Emilia Barbato e Il rigo tra i rami del sambuco

Emilia Barbato e Il rigo tra i rami del sambuco

Piccole gocce che cadono dall’alto e si poggiano lievi su ogni superficie.

 Le parole di Emilia Barbato, poetessa napoletana trapiantata a Milano, parlano di amore, lievità e dolore, senza spigoli, ma con una curvatura costante. “Sommo lo sguardo, nuvole di ciliegi piovono piano”. Piano, come arrivano i suoi versi nell’incanto del momento. “Se i cumulonembi si infittiscono e il cielo precipita grigio sui nostri nomi, presagiscono schiarite le bocche, intente a ripeterci”.

 Parte alla conquista del vello d’oro, lei che di sé scrive “Io argonauta, canto forte il mio eremo…”. Un eremo in cui torna spesso la madre, il dolore della malattia, l’urlo inespresso.
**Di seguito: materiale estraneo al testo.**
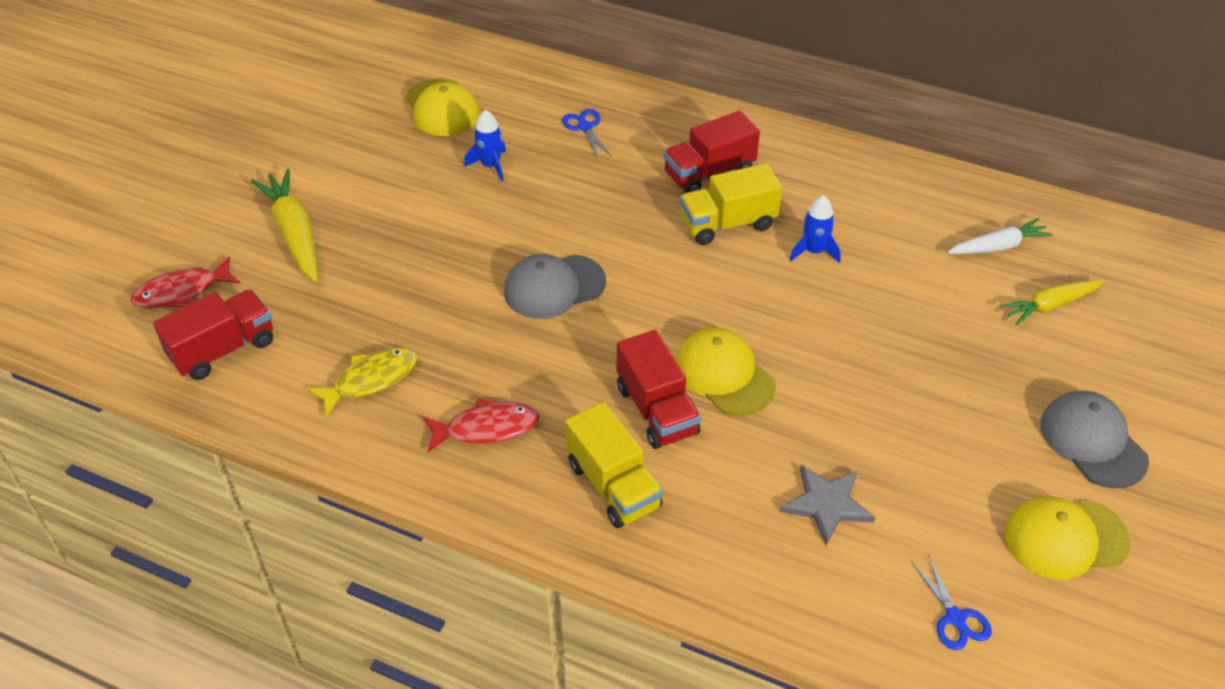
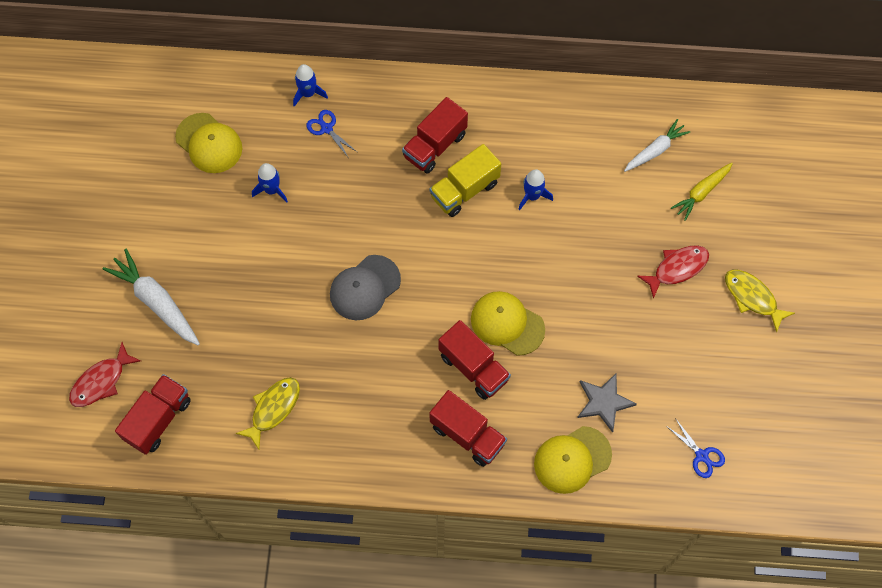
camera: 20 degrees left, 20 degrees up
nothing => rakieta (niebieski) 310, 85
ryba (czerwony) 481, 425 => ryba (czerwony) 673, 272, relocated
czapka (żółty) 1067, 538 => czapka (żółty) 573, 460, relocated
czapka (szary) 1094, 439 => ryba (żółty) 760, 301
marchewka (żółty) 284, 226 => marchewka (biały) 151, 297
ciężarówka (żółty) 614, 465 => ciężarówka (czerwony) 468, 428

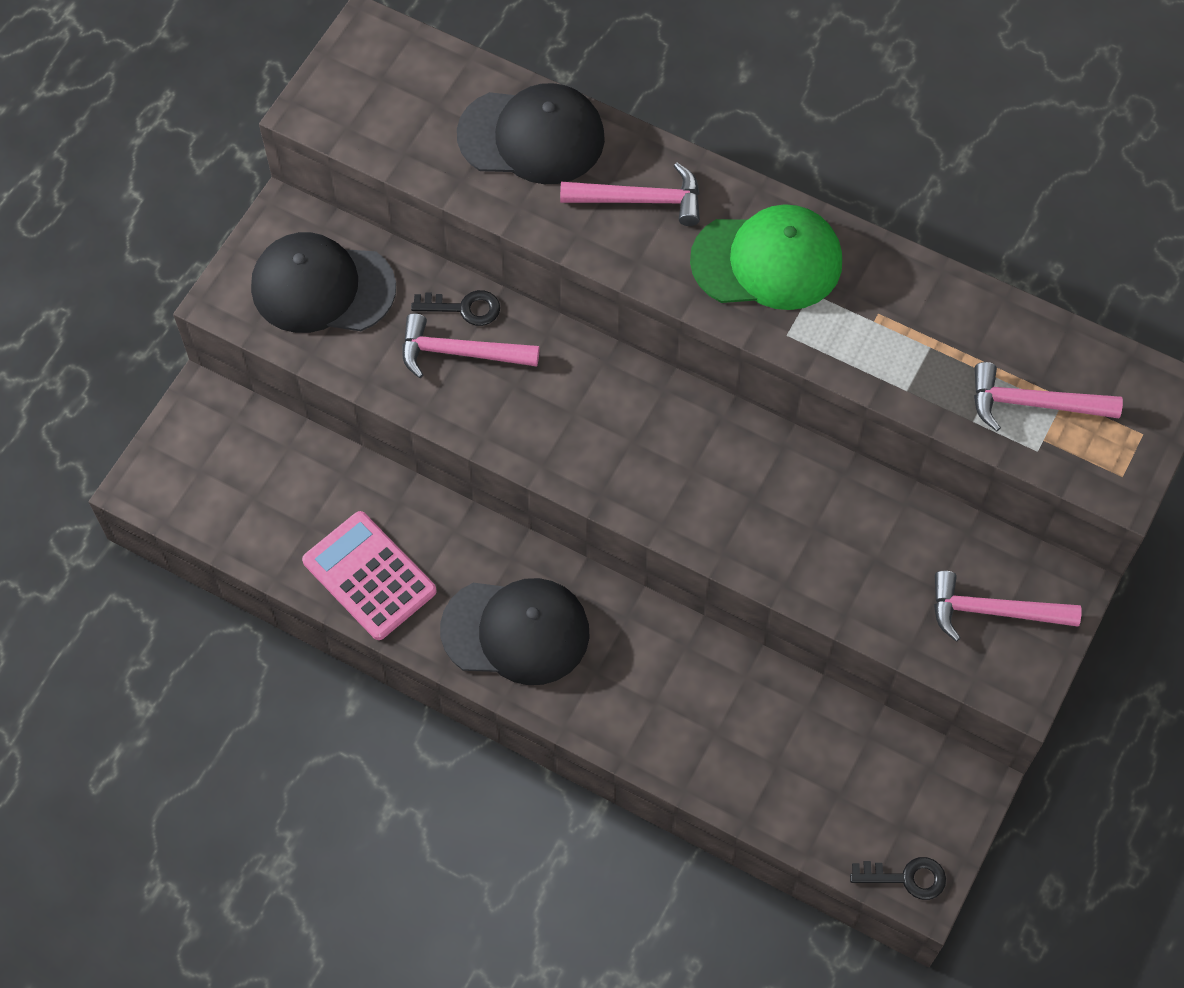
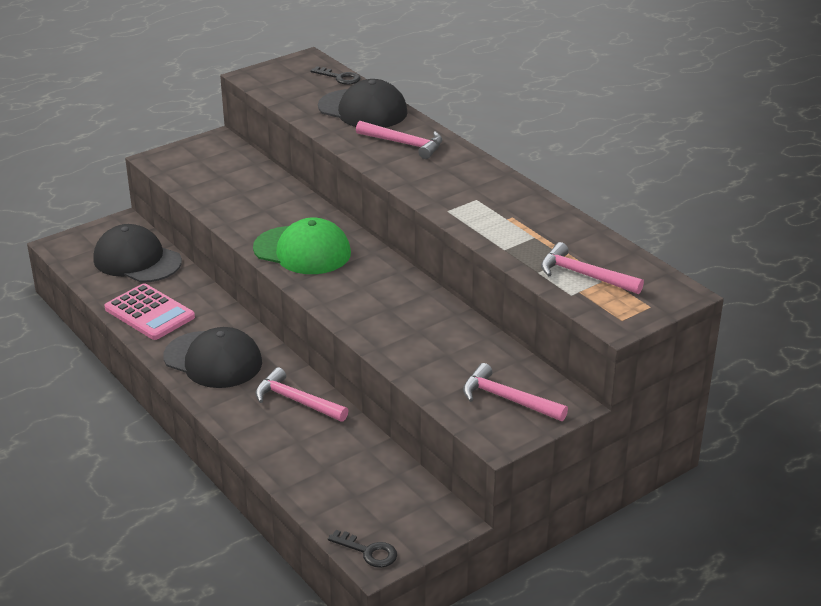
camera: 25 degrees right, 30 degrees down
czapka (czarny) 323, 282 => czapka (czarny) 137, 253, relocated
młotek (różowy) 471, 345 => młotek (różowy) 302, 394, relocated
klucz (czarny) 455, 308 => klucz (czarny) 335, 75, relocated
czapka (zielony) 766, 257 => czapka (zielony) 302, 245, relocated
kalkulator (różowy) 369, 575 => kalkulator (różowy) 150, 311, 150 degrees clockwise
É tutto accennato, quasi un soffio, più un sussurro nel quale narra una vita, la sua.

 A mia mamma, a mia nonna, alla terra che brucia di notte, la dedica di un suo piccolissimo libro che si legge nel tempo di un respiro e poi resta lì sospeso nell’aria. Il rigo tra i rami del sambuco di Emilia Barbato, illustrazioni di Nadia Yamnych edito da Pietre Vive. Il suo posto è la tasca interna di un cappotto, al caldo, protetto, cullato dal battito del cuore.

Il libro di cui vi parliamo oggi, il canto di Barbato ha la delicatezza che solo la poesia può raggiungere. Ti sfiora appena e vola via. la stagione è un accenno di tutto ciò che verrà “la precarietà delle prime ore di primavera si raccoglie nei respiri lentissimi delle fresie, sfioriscono con la stessa levità dei pensieri felici quando le lacrime rigano il viso”.

“Non c’è rimedio al terreno impervio delle tue inesplorate fragilità, nemmeno se anticipo il naturale incanto della bocca sui tuoi capelli”.